»»
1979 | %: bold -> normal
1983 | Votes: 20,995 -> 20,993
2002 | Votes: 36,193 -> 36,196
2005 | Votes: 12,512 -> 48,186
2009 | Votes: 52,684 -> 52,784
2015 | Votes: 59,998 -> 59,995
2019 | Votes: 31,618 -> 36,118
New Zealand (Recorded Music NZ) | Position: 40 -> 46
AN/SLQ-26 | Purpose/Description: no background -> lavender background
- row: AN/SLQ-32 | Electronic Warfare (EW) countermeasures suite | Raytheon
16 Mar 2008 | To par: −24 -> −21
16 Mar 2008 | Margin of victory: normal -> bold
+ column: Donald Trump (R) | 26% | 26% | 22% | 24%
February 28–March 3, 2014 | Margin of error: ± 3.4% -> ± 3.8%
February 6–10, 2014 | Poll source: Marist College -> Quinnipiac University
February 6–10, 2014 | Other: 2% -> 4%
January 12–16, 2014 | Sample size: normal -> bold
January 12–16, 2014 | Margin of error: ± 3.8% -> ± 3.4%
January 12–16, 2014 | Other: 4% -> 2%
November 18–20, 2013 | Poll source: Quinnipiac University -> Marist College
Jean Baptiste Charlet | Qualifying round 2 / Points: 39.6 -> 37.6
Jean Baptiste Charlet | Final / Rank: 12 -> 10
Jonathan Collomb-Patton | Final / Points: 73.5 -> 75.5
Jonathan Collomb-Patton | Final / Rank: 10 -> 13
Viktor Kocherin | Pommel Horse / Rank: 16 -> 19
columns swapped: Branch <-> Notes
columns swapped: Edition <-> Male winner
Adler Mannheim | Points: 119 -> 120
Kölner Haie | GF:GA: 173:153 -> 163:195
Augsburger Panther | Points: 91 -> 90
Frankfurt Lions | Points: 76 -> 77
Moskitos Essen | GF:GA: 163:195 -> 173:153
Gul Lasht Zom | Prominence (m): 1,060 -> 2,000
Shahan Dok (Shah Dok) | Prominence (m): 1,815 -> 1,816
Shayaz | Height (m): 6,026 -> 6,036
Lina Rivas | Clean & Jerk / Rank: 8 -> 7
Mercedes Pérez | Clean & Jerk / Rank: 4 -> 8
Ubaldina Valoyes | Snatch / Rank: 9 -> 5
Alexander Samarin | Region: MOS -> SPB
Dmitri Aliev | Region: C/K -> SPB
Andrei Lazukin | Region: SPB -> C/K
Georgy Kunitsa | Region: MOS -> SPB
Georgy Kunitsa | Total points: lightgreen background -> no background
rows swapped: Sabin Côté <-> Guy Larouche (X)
««
**INSTRUCTIONS TO FOLLOW:** Extract each line of the records above that contains the word "Jean".

**WORKED SOLUTION:**
Jean Baptiste Charlet | Qualifying round 2 / Points: 39.6 -> 37.6
Jean Baptiste Charlet | Final / Rank: 12 -> 10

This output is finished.